> [Extracted records]

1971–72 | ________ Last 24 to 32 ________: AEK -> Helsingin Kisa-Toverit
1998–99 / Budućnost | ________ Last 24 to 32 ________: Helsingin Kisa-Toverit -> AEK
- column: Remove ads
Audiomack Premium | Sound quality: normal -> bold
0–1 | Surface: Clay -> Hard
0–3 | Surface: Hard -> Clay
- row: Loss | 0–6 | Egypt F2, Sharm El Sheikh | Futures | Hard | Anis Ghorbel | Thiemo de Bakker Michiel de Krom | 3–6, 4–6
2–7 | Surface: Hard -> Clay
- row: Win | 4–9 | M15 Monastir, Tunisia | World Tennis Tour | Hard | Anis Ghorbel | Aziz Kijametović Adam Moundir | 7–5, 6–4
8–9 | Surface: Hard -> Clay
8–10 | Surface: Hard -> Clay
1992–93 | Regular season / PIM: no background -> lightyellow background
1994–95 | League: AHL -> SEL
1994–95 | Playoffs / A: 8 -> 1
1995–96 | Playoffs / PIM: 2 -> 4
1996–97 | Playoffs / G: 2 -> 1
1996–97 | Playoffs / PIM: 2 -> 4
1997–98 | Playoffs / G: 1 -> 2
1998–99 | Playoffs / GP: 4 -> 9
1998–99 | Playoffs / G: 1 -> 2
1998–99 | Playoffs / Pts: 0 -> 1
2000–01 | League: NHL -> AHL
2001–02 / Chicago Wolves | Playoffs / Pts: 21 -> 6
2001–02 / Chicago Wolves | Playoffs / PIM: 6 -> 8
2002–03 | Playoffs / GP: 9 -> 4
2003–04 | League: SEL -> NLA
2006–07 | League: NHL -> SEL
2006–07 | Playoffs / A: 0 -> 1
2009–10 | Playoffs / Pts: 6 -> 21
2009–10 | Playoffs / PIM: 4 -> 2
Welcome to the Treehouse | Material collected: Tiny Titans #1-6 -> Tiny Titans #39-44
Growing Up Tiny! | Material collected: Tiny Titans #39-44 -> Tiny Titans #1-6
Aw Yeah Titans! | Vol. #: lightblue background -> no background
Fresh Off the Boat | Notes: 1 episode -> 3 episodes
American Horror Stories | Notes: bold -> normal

> [Challenge] Edit the entries above by replacing "Surface" with "Court" everywhere it occurs. Leave everything else unchanged.

> [Exercise solution]
1971–72 | ________ Last 24 to 32 ________: AEK -> Helsingin Kisa-Toverit
1998–99 / Budućnost | ________ Last 24 to 32 ________: Helsingin Kisa-Toverit -> AEK
- column: Remove ads
Audiomack Premium | Sound quality: normal -> bold
0–1 | Court: Clay -> Hard
0–3 | Court: Hard -> Clay
- row: Loss | 0–6 | Egypt F2, Sharm El Sheikh | Futures | Hard | Anis Ghorbel | Thiemo de Bakker Michiel de Krom | 3–6, 4–6
2–7 | Court: Hard -> Clay
- row: Win | 4–9 | M15 Monastir, Tunisia | World Tennis Tour | Hard | Anis Ghorbel | Aziz Kijametović Adam Moundir | 7–5, 6–4
8–9 | Court: Hard -> Clay
8–10 | Court: Hard -> Clay
1992–93 | Regular season / PIM: no background -> lightyellow background
1994–95 | League: AHL -> SEL
1994–95 | Playoffs / A: 8 -> 1
1995–96 | Playoffs / PIM: 2 -> 4
1996–97 | Playoffs / G: 2 -> 1
1996–97 | Playoffs / PIM: 2 -> 4
1997–98 | Playoffs / G: 1 -> 2
1998–99 | Playoffs / GP: 4 -> 9
1998–99 | Playoffs / G: 1 -> 2
1998–99 | Playoffs / Pts: 0 -> 1
2000–01 | League: NHL -> AHL
2001–02 / Chicago Wolves | Playoffs / Pts: 21 -> 6
2001–02 / Chicago Wolves | Playoffs / PIM: 6 -> 8
2002–03 | Playoffs / GP: 9 -> 4
2003–04 | League: SEL -> NLA
2006–07 | League: NHL -> SEL
2006–07 | Playoffs / A: 0 -> 1
2009–10 | Playoffs / Pts: 6 -> 21
2009–10 | Playoffs / PIM: 4 -> 2
Welcome to the Treehouse | Material collected: Tiny Titans #1-6 -> Tiny Titans #39-44
Growing Up Tiny! | Material collected: Tiny Titans #39-44 -> Tiny Titans #1-6
Aw Yeah Titans! | Vol. #: lightblue background -> no background
Fresh Off the Boat | Notes: 1 episode -> 3 episodes
American Horror Stories | Notes: bold -> normal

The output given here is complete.